[Instructions to follow] Tally the lines of the listing that contain the word "output", then give the total and nothing else.
── Task data
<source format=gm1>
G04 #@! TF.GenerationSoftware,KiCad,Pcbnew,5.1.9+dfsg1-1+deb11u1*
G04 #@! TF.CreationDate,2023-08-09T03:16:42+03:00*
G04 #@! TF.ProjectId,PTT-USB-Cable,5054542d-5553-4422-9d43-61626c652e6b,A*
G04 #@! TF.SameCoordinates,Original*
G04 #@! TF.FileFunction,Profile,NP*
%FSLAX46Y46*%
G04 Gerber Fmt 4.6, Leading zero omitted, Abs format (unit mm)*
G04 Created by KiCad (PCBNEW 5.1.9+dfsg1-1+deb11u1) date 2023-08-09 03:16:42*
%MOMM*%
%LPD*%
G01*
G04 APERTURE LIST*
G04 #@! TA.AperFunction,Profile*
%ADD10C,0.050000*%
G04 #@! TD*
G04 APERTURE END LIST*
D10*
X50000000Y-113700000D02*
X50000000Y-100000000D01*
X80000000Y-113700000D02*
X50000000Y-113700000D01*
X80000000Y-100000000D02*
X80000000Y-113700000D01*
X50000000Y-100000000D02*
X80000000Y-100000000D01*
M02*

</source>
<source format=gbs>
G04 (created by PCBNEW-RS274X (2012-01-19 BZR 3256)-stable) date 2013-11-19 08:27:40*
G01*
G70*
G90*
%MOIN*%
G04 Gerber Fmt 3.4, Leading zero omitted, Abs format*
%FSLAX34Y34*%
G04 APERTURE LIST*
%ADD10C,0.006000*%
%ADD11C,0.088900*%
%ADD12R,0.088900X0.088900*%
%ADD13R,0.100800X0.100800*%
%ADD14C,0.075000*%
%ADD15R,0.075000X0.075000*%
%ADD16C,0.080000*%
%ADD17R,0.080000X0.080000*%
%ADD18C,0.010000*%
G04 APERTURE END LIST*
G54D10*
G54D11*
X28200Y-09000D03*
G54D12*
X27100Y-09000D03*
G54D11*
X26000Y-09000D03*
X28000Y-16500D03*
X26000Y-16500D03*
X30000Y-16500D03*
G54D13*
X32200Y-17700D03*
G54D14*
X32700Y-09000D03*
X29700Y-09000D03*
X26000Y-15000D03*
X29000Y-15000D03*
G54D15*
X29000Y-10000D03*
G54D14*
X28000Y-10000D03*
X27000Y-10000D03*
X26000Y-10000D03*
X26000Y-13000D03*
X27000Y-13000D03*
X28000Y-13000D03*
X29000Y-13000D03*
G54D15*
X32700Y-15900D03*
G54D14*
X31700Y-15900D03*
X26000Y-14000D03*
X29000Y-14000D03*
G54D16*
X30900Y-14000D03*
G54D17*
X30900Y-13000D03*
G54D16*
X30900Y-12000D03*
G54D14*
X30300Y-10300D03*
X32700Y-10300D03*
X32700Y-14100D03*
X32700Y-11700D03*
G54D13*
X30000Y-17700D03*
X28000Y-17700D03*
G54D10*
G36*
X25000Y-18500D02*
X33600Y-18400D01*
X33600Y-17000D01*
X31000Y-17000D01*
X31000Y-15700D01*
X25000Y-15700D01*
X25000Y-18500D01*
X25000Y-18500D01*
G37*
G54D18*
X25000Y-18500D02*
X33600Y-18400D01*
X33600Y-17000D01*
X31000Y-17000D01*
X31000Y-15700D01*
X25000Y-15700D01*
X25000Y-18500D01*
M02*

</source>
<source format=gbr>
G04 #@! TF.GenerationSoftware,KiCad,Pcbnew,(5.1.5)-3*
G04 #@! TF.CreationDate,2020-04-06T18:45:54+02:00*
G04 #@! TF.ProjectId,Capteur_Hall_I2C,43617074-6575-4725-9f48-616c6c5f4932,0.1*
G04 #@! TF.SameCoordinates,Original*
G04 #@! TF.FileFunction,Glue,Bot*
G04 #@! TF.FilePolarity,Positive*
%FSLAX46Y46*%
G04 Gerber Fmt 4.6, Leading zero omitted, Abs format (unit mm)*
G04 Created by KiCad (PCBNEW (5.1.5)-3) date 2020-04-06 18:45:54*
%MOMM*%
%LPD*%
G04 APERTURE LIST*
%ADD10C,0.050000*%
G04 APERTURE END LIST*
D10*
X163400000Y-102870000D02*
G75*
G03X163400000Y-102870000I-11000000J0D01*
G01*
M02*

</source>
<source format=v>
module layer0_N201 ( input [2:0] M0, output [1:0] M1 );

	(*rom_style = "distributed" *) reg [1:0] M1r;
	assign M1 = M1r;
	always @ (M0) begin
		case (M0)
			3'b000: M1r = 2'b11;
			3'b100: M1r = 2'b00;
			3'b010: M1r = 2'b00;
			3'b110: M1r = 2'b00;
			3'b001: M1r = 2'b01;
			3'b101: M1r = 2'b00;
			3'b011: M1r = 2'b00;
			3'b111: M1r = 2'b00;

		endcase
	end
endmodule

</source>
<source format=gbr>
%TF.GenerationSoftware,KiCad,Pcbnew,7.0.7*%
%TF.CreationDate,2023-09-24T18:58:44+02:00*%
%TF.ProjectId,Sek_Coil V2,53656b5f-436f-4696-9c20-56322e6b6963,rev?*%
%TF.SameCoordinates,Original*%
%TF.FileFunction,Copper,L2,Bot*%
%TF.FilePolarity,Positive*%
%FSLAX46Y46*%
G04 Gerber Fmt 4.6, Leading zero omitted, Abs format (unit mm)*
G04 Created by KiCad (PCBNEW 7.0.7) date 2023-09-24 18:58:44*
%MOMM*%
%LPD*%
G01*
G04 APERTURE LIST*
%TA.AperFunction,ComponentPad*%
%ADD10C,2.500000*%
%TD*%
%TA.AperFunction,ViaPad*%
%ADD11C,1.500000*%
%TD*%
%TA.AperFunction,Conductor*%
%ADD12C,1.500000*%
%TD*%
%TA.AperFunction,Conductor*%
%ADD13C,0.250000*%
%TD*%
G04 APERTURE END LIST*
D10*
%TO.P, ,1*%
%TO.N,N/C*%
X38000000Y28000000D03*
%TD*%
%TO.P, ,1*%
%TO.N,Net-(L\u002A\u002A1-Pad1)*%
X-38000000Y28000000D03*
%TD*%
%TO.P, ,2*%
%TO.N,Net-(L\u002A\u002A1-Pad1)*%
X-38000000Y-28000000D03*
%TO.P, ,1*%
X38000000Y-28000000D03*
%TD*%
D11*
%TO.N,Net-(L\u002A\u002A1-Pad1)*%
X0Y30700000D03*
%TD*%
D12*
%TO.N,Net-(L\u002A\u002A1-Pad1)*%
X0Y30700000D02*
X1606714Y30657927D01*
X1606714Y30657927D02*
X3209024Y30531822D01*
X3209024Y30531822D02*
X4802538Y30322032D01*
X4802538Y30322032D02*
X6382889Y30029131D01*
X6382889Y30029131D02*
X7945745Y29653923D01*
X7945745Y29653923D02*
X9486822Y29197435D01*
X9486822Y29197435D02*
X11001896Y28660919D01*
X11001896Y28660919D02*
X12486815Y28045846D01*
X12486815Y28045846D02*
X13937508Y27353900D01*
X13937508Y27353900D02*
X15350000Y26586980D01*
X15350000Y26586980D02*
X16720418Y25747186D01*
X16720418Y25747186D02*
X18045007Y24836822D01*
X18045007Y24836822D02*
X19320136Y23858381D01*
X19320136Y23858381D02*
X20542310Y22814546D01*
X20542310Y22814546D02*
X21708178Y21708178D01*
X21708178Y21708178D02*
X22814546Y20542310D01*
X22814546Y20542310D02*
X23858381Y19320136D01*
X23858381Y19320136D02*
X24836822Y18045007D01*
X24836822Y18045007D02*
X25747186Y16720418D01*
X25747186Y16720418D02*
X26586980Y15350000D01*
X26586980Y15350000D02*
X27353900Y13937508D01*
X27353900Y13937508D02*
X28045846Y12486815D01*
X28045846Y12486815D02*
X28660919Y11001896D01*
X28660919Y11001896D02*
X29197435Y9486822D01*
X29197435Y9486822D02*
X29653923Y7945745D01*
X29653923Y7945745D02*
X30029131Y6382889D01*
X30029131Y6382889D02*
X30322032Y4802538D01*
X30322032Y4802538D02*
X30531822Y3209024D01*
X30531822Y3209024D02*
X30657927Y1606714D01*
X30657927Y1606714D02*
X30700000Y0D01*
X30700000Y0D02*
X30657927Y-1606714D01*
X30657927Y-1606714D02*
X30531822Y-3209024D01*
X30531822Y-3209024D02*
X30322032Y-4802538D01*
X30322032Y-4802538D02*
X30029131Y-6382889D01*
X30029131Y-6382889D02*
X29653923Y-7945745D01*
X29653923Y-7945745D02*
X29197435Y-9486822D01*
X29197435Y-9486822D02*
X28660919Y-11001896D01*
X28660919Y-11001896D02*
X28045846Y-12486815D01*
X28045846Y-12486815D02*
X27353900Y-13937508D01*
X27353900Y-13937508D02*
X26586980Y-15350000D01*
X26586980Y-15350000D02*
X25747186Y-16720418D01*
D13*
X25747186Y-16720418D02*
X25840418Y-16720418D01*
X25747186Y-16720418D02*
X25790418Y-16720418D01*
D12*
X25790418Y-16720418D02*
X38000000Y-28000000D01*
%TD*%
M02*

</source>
────
── Task data
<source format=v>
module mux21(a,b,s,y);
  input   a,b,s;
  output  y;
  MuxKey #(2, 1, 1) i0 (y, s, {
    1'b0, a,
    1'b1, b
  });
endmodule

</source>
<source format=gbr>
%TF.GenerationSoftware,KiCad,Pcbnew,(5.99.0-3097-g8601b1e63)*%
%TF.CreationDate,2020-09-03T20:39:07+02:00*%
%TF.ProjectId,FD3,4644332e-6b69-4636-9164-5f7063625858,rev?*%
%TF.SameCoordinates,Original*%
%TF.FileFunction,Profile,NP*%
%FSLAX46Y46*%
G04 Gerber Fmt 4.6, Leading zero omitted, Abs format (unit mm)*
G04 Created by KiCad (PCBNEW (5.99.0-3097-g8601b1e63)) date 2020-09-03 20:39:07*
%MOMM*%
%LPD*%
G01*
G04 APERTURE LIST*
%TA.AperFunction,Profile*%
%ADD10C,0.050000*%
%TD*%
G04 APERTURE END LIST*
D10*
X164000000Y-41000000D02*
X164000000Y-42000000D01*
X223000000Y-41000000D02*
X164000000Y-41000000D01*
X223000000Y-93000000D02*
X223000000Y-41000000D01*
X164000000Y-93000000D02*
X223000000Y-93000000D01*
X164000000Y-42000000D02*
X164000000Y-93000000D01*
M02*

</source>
────
[Exercise result] 2